At 9:35 PM -0800 11/7/98, Declan McCullagh wrote:
>Seems to me that it would have been just as easy for "believer" to send the
>URL to the story as the whole thing. Same with ol'VZ.
>
>Not only is it in poor taste, but it means less people will read the
>article on wired.com, which is what pays the rent.
>

Myself, I try to mostly just snip out a few paragraphs of a story and
comment on them, fair use and all.

However, Declan's point about "what pays the rent" brings up an obvious
point: does _anybody_ look at those damned banner ads?

This is the new "blind spot"...that foveal region about a third of the way
down a Web page screen that has dancing icons, "click on me" junk, and
corporate logos. My guess is that nearly all of us skip this junk
completely, and I think marketing studies will someday confirm this. (There
have been tantalizing reports in places like the "Wall Street Journal" that
basically almost nobody sees these ads, but the full message hasn't sunk
in.)

And the advertising creeps are getting even creepier. Intel was running a
banner ad that looked like a typical Mac or Windows error/alert box,
something like "Click Here to Resume Operation." Creepy. And annoying.

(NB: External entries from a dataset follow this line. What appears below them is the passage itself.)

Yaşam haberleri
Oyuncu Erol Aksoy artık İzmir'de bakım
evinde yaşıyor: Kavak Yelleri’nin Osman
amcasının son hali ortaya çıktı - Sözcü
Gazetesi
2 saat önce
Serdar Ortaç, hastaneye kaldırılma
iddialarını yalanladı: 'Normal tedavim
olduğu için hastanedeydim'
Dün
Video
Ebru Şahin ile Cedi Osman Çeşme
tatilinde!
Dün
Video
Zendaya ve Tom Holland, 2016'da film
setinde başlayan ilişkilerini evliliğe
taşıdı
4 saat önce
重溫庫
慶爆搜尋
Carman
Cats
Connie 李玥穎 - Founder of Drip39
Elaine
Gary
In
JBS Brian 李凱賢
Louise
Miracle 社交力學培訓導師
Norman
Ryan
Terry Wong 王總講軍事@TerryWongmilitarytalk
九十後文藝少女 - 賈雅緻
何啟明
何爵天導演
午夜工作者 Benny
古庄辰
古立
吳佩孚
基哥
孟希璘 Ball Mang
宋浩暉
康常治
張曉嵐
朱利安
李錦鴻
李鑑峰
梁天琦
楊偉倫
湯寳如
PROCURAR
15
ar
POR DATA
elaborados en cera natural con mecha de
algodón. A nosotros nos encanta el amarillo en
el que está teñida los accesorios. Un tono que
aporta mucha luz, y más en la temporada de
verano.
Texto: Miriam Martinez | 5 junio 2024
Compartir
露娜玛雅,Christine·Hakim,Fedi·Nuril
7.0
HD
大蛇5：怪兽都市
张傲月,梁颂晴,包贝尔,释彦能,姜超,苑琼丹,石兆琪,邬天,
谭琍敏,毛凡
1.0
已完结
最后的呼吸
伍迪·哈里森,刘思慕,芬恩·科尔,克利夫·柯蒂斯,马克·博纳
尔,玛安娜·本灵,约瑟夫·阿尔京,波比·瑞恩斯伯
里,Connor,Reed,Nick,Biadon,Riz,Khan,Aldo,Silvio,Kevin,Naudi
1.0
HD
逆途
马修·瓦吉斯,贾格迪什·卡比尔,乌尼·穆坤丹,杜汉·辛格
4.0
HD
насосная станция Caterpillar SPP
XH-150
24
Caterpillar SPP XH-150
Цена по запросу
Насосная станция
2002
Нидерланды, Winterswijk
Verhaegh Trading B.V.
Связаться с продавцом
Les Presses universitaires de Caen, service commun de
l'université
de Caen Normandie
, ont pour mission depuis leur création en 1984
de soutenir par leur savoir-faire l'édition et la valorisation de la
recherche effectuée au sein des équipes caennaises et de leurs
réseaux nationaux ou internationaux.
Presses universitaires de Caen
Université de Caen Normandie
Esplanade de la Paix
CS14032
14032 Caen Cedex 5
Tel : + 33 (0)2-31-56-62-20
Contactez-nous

And even my current favorite search engine, Metacrawler, now has banner ads
scattered throughout the search results. Tonight's ad (they change
frequently, of course) even looked like a *search script*! A field for
entering text and then an OK button...I didn't try it, but it was obviously
an attempt to mislead people--embedding a search script inside a search
result. (It was a "fake search script" to "Find people just like you," from
"PlanetAll.com")

And the common pages--Wired, Yahoo, Excite, Dejanews, .....--devote the
left third to junky promotions, the top fourth to their damned name
("Metacrawler" in 40-point type), and then scatter banned ads across a
third of what's remaining.

It's not uncommon for only 2-3 search results to come back on a screen of
1024 x 768.

Declan's own site, Wired.com, runs junk across the top, junk on the left
side, junk on the right side, and doesn't even use the screen real estate.
His story on Y2K, for example, is crammed into about a column inch or two
in the center.

This is what we've come to. Beautiful high resolution screens with junk
filling them.

(Yes, I tried the utilities which purport to flush banner ads, but they
didn't work well (long delays, cruftiness).)

Friends of mine routinely turn off all graphics, a point I'm about to reach.

So, Declan may think the banner ads at Wired.com pay the rent, and the bean
counters may think this is so, but I doubt any of us are looking at the
ads. Except the dummies.

--Tim May

Y2K: A good chance to reformat America's hard drive and empty the trash.
---------:---------:---------:---------:---------:---------:---------:----
Timothy C. May              | Crypto Anarchy: encryption, digital money,
ComSec 3DES:   831-728-0152 | anonymous networks, digital pseudonyms, zero
W.A.S.T.E.: Corralitos, CA  | knowledge, reputations, information markets,
Licensed Ontologist         | black markets, collapse of governments.